[Records drawn from a dataset]

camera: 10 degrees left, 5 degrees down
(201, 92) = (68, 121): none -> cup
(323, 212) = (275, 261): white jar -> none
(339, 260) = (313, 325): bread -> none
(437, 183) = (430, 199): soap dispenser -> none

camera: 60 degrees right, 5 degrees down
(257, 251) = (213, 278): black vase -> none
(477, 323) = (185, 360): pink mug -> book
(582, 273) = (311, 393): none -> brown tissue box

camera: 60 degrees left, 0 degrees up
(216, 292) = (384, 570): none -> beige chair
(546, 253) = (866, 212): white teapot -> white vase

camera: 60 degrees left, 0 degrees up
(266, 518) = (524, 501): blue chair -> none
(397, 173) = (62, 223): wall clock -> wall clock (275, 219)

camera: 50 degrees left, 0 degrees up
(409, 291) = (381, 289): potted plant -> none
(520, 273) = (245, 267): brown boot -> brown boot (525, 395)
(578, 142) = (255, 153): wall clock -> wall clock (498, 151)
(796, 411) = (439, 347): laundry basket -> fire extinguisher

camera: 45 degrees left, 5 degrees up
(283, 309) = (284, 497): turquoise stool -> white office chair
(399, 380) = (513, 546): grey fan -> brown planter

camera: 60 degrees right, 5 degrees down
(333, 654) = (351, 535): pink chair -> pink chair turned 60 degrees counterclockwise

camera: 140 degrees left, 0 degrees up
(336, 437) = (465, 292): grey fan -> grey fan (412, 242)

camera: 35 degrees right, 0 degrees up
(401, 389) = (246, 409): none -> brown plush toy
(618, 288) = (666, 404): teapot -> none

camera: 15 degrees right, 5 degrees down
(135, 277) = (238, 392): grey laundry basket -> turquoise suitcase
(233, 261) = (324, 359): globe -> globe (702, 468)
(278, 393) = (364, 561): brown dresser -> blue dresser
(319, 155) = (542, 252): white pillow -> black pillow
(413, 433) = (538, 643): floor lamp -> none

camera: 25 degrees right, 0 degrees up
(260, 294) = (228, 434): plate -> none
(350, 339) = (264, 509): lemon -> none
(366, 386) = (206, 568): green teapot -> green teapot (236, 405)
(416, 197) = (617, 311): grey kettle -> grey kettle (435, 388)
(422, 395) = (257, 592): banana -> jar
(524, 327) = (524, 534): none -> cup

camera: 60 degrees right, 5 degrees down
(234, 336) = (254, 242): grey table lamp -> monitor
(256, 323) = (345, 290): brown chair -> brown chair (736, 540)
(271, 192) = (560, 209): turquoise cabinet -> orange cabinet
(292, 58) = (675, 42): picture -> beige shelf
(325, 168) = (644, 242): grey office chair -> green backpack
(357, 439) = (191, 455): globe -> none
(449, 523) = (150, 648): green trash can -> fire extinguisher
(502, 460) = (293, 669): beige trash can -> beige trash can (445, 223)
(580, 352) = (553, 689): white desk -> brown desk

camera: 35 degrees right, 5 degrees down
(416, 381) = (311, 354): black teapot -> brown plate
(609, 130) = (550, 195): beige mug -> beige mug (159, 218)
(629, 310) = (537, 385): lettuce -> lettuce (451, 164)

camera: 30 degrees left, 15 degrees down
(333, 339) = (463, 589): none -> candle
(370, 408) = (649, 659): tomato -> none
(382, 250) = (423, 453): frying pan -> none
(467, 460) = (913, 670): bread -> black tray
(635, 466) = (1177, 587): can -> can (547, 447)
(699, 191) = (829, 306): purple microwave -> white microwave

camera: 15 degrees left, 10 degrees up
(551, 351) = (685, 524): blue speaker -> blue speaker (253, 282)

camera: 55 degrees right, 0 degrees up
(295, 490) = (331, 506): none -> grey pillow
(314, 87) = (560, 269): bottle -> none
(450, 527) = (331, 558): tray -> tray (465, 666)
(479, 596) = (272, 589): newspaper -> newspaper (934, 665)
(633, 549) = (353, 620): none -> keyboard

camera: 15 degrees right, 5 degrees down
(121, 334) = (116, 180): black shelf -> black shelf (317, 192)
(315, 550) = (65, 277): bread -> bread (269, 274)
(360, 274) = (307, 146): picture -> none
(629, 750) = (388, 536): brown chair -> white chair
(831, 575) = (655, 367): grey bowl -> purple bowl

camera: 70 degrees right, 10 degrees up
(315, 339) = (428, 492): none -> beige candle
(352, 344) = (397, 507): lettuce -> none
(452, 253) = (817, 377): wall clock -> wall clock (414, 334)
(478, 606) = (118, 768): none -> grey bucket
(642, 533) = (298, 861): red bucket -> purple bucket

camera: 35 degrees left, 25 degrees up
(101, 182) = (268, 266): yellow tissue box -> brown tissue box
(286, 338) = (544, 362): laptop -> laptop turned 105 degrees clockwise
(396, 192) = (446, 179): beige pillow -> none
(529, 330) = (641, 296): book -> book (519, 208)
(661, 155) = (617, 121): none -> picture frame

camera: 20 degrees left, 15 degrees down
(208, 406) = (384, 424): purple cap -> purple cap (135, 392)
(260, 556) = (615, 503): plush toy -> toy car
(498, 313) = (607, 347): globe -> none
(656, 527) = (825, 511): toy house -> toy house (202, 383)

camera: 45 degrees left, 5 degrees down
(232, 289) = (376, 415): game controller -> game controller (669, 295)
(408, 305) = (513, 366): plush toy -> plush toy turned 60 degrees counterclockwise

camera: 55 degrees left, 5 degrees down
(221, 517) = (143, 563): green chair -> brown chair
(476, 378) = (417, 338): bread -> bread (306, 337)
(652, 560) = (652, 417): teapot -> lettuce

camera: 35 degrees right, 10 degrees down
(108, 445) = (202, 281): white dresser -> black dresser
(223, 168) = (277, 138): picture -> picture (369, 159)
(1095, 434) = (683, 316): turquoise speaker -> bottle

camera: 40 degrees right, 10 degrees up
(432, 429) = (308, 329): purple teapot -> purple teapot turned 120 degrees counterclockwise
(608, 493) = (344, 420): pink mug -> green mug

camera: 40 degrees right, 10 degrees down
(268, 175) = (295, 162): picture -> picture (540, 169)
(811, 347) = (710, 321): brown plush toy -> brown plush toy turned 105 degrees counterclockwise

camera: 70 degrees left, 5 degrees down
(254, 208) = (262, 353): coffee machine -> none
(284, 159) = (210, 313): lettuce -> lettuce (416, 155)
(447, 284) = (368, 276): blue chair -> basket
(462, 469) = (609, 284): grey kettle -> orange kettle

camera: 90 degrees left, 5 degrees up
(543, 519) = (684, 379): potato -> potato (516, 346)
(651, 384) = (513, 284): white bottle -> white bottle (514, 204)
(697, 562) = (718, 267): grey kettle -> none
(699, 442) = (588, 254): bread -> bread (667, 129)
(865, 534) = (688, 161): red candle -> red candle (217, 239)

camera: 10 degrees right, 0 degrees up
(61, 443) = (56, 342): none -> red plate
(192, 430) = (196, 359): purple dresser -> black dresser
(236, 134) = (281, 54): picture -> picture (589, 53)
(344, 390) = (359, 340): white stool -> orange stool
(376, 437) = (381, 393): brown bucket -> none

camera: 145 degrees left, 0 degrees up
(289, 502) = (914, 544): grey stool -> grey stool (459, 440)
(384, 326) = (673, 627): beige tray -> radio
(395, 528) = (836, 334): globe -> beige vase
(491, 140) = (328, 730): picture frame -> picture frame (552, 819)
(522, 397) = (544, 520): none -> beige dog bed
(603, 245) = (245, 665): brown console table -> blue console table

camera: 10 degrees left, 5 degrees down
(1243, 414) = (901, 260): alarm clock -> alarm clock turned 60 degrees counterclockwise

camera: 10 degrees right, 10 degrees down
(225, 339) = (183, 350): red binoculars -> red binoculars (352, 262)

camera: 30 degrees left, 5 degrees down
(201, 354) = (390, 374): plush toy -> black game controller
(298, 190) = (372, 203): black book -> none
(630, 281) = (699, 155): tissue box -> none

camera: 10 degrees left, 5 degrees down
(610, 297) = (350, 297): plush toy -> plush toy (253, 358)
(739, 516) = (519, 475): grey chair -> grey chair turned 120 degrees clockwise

Your task
Beginning at the top of the entries above, output each line exactly, and end with the line in which "(350, 339) = (264, 509): lemon -> none" appears.

Response to the exercise
camera: 10 degrees left, 5 degrees down
(201, 92) = (68, 121): none -> cup
(323, 212) = (275, 261): white jar -> none
(339, 260) = (313, 325): bread -> none
(437, 183) = (430, 199): soap dispenser -> none

camera: 60 degrees right, 5 degrees down
(257, 251) = (213, 278): black vase -> none
(477, 323) = (185, 360): pink mug -> book
(582, 273) = (311, 393): none -> brown tissue box

camera: 60 degrees left, 0 degrees up
(216, 292) = (384, 570): none -> beige chair
(546, 253) = (866, 212): white teapot -> white vase

camera: 60 degrees left, 0 degrees up
(266, 518) = (524, 501): blue chair -> none
(397, 173) = (62, 223): wall clock -> wall clock (275, 219)

camera: 50 degrees left, 0 degrees up
(409, 291) = (381, 289): potted plant -> none
(520, 273) = (245, 267): brown boot -> brown boot (525, 395)
(578, 142) = (255, 153): wall clock -> wall clock (498, 151)
(796, 411) = (439, 347): laundry basket -> fire extinguisher

camera: 45 degrees left, 5 degrees up
(283, 309) = (284, 497): turquoise stool -> white office chair
(399, 380) = (513, 546): grey fan -> brown planter

camera: 60 degrees right, 5 degrees down
(333, 654) = (351, 535): pink chair -> pink chair turned 60 degrees counterclockwise

camera: 140 degrees left, 0 degrees up
(336, 437) = (465, 292): grey fan -> grey fan (412, 242)

camera: 35 degrees right, 0 degrees up
(401, 389) = (246, 409): none -> brown plush toy
(618, 288) = (666, 404): teapot -> none

camera: 15 degrees right, 5 degrees down
(135, 277) = (238, 392): grey laundry basket -> turquoise suitcase
(233, 261) = (324, 359): globe -> globe (702, 468)
(278, 393) = (364, 561): brown dresser -> blue dresser
(319, 155) = (542, 252): white pillow -> black pillow
(413, 433) = (538, 643): floor lamp -> none

camera: 25 degrees right, 0 degrees up
(260, 294) = (228, 434): plate -> none
(350, 339) = (264, 509): lemon -> none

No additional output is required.